[150] Toen de oorlogsvloot naar Samos was gevaren, zijn de Babyloniërs in opstand gekomen, iets waarop zij zich zeer goed hadden voorbereid. Al die tijd dat de Magiër aan de macht was en de zeven tegen hem waren opgestaan en in de chaos die erop volgde, troffen zij maatregelen voor de belegering. Op de een of andere wijze deden ze dat zonder op te vallen.
Vrouwen gewurgd
Maar toen hun opstand aan het licht kwam, handelden zij als volgt. Met uitzondering van hun moeders nam iedereen één vrouw van zijn keuze uit het huishouden apart. Alle overige vrouwen werden door hen samengebracht en gewurgd. Eenieder koos één vrouw uit om eten te bereiden,[1] de anderen wurgden zij, opdat zij niet hun eten zouden opmaken.
Een stad zonder zorgen
[151] Toen Dareios hierover melding had gekregen, bracht hij heel zijn legermacht op de been en trok tegen ze op. Hij rukte op naar Babylon en belegerde een stad waarvan de inwoners zich geen enkele zorgen maakten over de belegering. De Babyloniërs klommen op de borstweringen van de stadsmuur en maakten met dansjes en kwetsende woorden Dareios en z’n leger belachelijk. Een hen zei nog dit: “Perzen, waarom blijven jullie daar zitten en trekken jullie je niet terug? Jullie zullen ons pas dán innemen, wanneer muildieren jongen krijgen.”[2]

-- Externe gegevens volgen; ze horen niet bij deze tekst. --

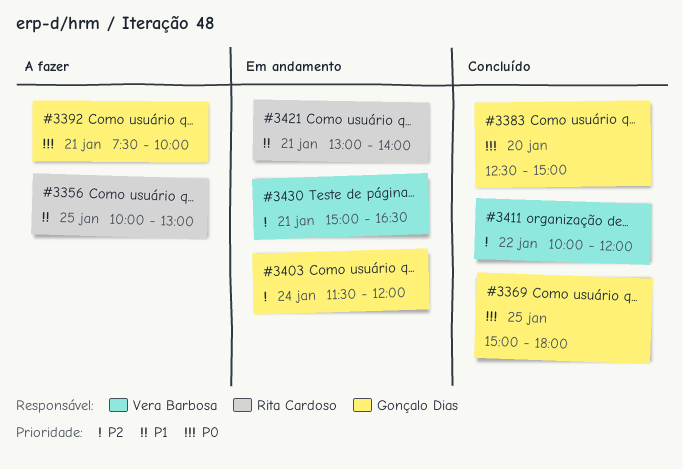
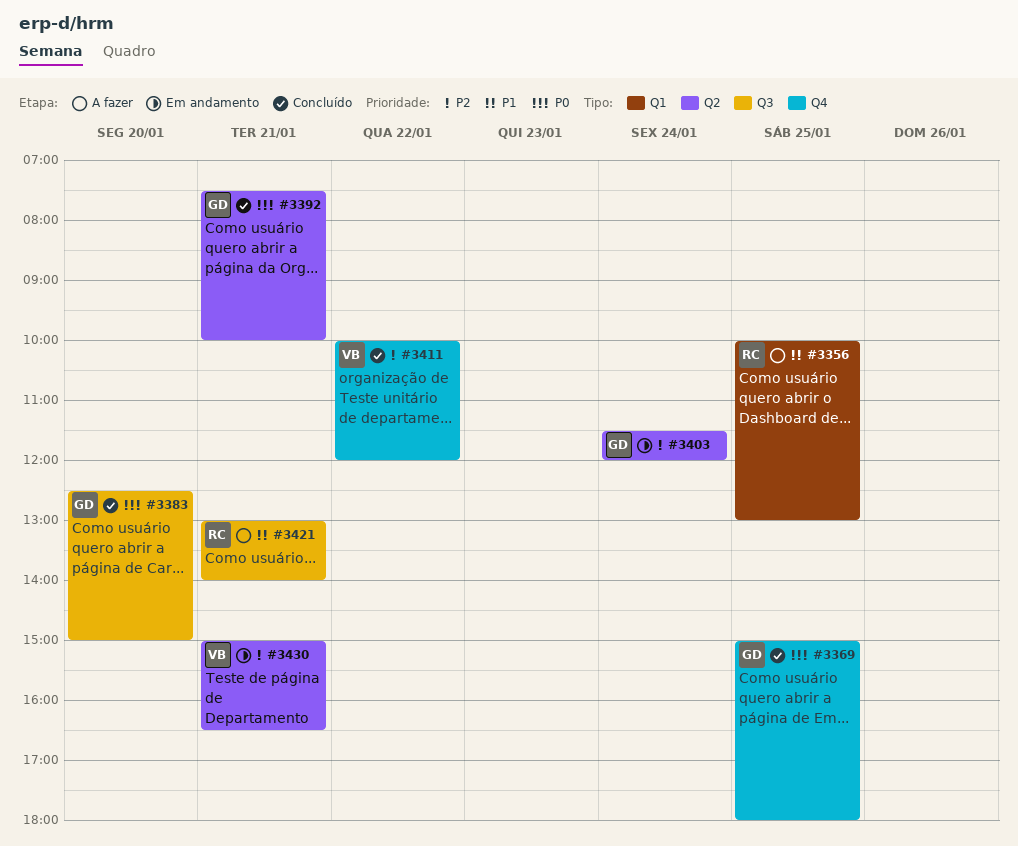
#3392, status: A fazer -> Concluído
#3421, status: Em andamento -> A fazer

Dat werd door een van de Babyloniërs gezegd, omdat hij niet verwachtte dat een muildier zou kunnen baren.
Babylon houdt stand
[152] Er waren al een jaar en zeven maanden voorbijgegaan en het geduld bij Dareios en zijn leger raakte op, omdat het de Babyloniërs niet op de knieën kon krijgen. Toch had Dareios van alles, van listen tot belegeringswerktuigen toe, tegen hen ingebracht. Hij kon ze helemaal niet onderwerpen en probeerde andere plannen uit, vooral die waarmee Kyros de stad had veroverd.[3] De Babyloniërs waren echter bijzonder waakzaam en van een inname kwam niets terecht.
Muildier baart een jong
[153] In de twintigste maand maakte Zopyros, zoon van dé Megabyxos die tot een van de zeven mannen behoorde die de Magiër van de troon hadden gestoten,[4] het volgende wonder mee. Een van muildieren die voor hem voedsel vervoerden, bracht een jong ter wereld. Toen hij hiervan bericht had gekregen en zelf uit ongeloof naar het jong was komen kijken, verbood hij de mensen die het gezien hadden ook maar iemand te vertellen wat er was gebeurd en sloeg aan het denken.
In het licht van de woorden van de Babyloniër, die in het begin had gezegd dat de stadsmuur pas dán geslecht zou worden, wanneer muildieren jongen zouden krijgen, dacht Zopyros dat Babylon nu rijp voor inname was. De man had door goddelijke ingeving gesproken en het muildier had voor hém, Zopyros, gebaard.
Opoffering van Zopyros
[154] Omdat hij dacht dat nu voor Babylon het laatste uur had geslagen en deze kon worden ingenomen, zocht hij Dareios op en polste hem of het voor hem een groot issue was Babylon in te nemen. Hij begreep dat deze het graag wilde en bedacht nog eens hoe hij zelf de veroveraar van de stad kon worden en de actie op zijn naam kon laten schrijven. Bij de Perzen verdien je namelijk om je weldaden buitengewoon veel respect.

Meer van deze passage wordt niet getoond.